Small and medium sized businesses (SMBs) are currently owed an average of £27,214 in late payments1 according to new research from Intuit QuickBooks, as SMBs estimate one in six invoices (17%) with customers or suppliers are overdue.
The research found that the problem is growing – more than half (52%) of SMBs agree they have been more affected by late payments in the last year. Frustratingly, the most common reason an invoice goes unpaid is because it was simply forgotten (23%) – although the supplier experiencing their own cash flow issues and not being able to pay comes in a close second (20%).
The impact of late payments on business success is so significant that two in five small business owners (41%) say there is a real risk of their business being forced to close in the next year if the same level of late payments continue. This proportion rises significantly to 53% of SMBs in London and 57% in Scotland.
For business owners, this can have a personal impact. Amongst those who have been impacted personally 35% have been forced to dip into personal savings to keep the business afloat, while 31% have been unable to save at all. Worryingly, more than a quarter (28%) have experienced poor mental health.
Late payments also damage SMBs’ future chances of business success. Amongst those impacted, late payments have resulted in SMBs being unable to reinvest in the business (26%) or achieve their business objectives (20%). There is also a knock-on effect as 26% have not been able to pay an invoice to another small business (26%) or pay their own suppliers (25%).
At an administrative level, late payments waste time – in a typical week, SMBs spend an average of four hours chasing late payments, adding up to more than 8.5 days per year.
With SMBs feeling annoyed (30%), uncomfortable (23%) and at risk of damaging client relationships (22%) when chasing late payments, solutions that automate this process – and help prevent overdue payments in the first place – can be extremely valuable.

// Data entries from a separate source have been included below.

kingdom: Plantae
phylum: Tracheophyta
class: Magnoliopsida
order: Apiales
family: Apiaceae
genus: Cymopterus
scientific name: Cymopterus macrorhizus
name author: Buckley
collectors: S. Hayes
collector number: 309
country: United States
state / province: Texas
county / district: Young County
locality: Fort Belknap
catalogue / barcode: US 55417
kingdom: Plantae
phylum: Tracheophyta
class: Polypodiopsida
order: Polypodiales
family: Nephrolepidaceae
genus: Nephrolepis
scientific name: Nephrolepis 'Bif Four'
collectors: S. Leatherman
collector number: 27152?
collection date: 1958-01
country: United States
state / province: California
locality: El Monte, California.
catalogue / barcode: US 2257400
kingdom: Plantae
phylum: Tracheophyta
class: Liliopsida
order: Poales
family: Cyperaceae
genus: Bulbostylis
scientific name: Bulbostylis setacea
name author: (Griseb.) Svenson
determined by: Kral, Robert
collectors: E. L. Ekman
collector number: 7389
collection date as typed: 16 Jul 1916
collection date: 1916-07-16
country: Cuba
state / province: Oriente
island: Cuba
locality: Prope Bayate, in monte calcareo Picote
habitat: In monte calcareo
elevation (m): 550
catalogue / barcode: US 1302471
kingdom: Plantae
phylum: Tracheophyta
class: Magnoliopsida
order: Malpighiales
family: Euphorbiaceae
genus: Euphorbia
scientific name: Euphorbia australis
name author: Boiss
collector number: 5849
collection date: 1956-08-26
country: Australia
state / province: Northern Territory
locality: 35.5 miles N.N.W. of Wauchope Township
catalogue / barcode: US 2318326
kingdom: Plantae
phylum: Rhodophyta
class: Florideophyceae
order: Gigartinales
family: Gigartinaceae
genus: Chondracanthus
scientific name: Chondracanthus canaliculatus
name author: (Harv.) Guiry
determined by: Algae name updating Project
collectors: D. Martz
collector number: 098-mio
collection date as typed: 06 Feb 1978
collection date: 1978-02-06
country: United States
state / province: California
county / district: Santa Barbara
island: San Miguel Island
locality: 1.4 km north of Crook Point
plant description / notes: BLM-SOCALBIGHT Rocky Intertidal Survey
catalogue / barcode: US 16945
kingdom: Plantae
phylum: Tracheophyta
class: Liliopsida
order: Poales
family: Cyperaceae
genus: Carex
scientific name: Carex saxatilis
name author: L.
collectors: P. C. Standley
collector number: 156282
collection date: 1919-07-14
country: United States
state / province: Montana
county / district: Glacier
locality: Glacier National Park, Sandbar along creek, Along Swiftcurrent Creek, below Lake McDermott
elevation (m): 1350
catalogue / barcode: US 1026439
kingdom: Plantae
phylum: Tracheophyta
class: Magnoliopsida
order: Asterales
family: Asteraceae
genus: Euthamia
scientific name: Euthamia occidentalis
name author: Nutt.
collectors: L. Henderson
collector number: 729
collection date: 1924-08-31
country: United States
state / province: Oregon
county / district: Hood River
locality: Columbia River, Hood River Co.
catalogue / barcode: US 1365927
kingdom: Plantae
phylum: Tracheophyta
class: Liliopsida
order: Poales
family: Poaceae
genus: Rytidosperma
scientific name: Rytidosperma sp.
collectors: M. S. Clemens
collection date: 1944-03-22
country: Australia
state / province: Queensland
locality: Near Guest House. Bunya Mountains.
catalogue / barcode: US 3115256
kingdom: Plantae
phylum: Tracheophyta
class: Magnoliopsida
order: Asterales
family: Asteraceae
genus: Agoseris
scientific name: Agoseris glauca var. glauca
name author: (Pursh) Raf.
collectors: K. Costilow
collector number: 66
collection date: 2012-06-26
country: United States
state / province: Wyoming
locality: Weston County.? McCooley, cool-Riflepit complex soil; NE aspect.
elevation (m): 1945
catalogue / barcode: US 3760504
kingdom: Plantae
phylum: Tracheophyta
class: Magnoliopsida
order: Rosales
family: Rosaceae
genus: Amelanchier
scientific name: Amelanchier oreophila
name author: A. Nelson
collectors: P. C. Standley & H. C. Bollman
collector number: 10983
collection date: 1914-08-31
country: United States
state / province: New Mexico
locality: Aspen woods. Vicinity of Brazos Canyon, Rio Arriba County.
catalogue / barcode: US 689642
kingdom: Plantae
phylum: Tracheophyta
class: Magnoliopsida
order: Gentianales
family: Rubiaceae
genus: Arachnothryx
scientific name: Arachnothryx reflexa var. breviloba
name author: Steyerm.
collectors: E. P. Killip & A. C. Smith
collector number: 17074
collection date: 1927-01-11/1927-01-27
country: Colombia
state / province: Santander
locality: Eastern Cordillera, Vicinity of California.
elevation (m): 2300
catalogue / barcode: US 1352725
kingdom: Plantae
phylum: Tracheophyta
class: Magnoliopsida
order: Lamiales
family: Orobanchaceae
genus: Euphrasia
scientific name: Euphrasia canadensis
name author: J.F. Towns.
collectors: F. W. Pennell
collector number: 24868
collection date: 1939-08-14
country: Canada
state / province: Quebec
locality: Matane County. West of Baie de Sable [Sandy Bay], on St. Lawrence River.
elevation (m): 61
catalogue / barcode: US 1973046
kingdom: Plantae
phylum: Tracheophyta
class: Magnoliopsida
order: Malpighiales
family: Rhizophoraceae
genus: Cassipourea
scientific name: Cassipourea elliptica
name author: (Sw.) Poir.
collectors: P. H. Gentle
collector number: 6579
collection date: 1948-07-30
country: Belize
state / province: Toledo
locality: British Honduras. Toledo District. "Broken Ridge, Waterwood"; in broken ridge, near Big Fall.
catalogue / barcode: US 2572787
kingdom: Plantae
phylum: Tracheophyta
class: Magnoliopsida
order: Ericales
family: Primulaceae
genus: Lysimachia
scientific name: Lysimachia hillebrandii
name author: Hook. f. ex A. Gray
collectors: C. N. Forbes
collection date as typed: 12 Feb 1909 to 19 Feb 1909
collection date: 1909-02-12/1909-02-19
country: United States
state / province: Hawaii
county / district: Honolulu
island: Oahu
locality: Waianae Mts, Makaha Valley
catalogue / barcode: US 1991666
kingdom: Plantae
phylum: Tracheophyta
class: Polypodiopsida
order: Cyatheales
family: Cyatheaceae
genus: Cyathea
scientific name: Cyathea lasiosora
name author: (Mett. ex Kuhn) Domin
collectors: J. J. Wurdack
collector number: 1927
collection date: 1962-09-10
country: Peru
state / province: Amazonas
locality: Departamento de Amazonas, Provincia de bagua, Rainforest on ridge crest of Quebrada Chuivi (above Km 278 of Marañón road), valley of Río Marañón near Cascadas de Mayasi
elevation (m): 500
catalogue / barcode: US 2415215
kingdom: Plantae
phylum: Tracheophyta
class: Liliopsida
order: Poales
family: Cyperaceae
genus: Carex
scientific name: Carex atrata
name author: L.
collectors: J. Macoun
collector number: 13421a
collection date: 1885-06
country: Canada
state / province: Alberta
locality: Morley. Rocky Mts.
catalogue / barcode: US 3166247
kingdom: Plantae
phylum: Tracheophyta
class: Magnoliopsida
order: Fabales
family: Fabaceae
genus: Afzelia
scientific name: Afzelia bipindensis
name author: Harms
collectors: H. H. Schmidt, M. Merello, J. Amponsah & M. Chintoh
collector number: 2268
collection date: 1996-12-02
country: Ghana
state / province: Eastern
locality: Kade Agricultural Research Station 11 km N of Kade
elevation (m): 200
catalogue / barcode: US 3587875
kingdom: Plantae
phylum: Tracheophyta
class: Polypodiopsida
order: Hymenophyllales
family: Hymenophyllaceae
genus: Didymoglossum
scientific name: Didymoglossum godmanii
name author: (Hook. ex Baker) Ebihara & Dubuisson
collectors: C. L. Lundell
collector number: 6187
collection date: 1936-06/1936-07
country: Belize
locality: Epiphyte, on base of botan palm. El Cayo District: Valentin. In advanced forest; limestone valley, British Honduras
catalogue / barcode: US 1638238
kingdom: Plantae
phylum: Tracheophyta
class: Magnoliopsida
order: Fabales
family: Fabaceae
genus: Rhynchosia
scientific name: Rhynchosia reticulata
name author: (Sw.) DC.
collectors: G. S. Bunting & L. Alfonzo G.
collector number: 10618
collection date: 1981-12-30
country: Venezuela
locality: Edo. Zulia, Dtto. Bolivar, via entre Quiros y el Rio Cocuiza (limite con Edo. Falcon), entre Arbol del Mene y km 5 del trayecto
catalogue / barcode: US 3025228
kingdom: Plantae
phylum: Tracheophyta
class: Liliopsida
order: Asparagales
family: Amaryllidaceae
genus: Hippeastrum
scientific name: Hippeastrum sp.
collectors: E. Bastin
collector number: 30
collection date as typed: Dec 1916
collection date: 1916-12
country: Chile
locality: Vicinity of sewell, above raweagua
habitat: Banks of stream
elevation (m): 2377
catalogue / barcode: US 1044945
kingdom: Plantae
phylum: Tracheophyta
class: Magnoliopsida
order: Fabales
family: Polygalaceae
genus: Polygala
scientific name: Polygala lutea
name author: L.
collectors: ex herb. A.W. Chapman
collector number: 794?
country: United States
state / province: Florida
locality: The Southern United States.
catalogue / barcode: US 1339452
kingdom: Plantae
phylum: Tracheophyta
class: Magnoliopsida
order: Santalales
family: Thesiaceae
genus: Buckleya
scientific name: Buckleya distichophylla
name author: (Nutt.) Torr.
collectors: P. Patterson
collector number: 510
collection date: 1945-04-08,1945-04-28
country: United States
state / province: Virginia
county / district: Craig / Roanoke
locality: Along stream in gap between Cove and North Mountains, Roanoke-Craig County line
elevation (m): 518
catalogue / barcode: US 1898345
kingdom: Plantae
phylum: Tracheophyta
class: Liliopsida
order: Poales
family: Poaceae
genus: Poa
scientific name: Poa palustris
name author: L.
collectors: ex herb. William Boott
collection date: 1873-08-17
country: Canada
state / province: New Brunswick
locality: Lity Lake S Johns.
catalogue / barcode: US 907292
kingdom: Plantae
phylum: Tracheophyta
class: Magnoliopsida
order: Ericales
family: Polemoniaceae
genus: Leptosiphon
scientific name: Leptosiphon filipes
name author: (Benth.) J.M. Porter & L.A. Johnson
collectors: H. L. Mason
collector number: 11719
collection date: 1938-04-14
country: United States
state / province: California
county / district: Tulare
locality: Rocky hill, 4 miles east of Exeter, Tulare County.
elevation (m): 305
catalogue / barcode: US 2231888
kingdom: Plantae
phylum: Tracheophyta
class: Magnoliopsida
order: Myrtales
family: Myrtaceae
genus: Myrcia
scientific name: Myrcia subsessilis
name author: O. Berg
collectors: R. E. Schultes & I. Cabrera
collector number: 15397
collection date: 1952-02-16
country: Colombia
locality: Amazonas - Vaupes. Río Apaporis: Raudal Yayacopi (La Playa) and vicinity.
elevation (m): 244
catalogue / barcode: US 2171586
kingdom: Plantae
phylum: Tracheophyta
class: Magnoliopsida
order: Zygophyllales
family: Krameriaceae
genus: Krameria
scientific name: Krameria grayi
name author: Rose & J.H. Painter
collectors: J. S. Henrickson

Three in five (60%) SMBs say they are not currently using financial management software for pay-enabled invoicing in their business. But for those who do, a quarter (25%) have successfully reduced the number of outstanding invoices on their books, leading to stronger cashflow (21%) – while a fifth (21%) have improved relationships with customers due to not having to chase invoices manually.
Nick Williams, UK Product Director at Intuit QuickBooks said “Late payments continue to be a significant barrier to small business success. Clients simply forgetting to pay on time is not acceptable when the impact can be so severe. There is also a clear knock-on effect when SMBs are not paid within their terms, with many then unable to pay other suppliers – creating a chain of cashflow problems that adds up to a big hit to our economy.”
“Fortunately, the research demonstrates there are proven benefits to financial management software when it comes to invoices. Not only does pay-enabled invoicing make it easier for clients to pay with the click of a button, but the software also generates automatic reminders, removing the frustration and wasted time experienced by many SMB owners. Accountants are also valuable partners when it comes to spotting late payments trends and mitigating the impact on cashflow.”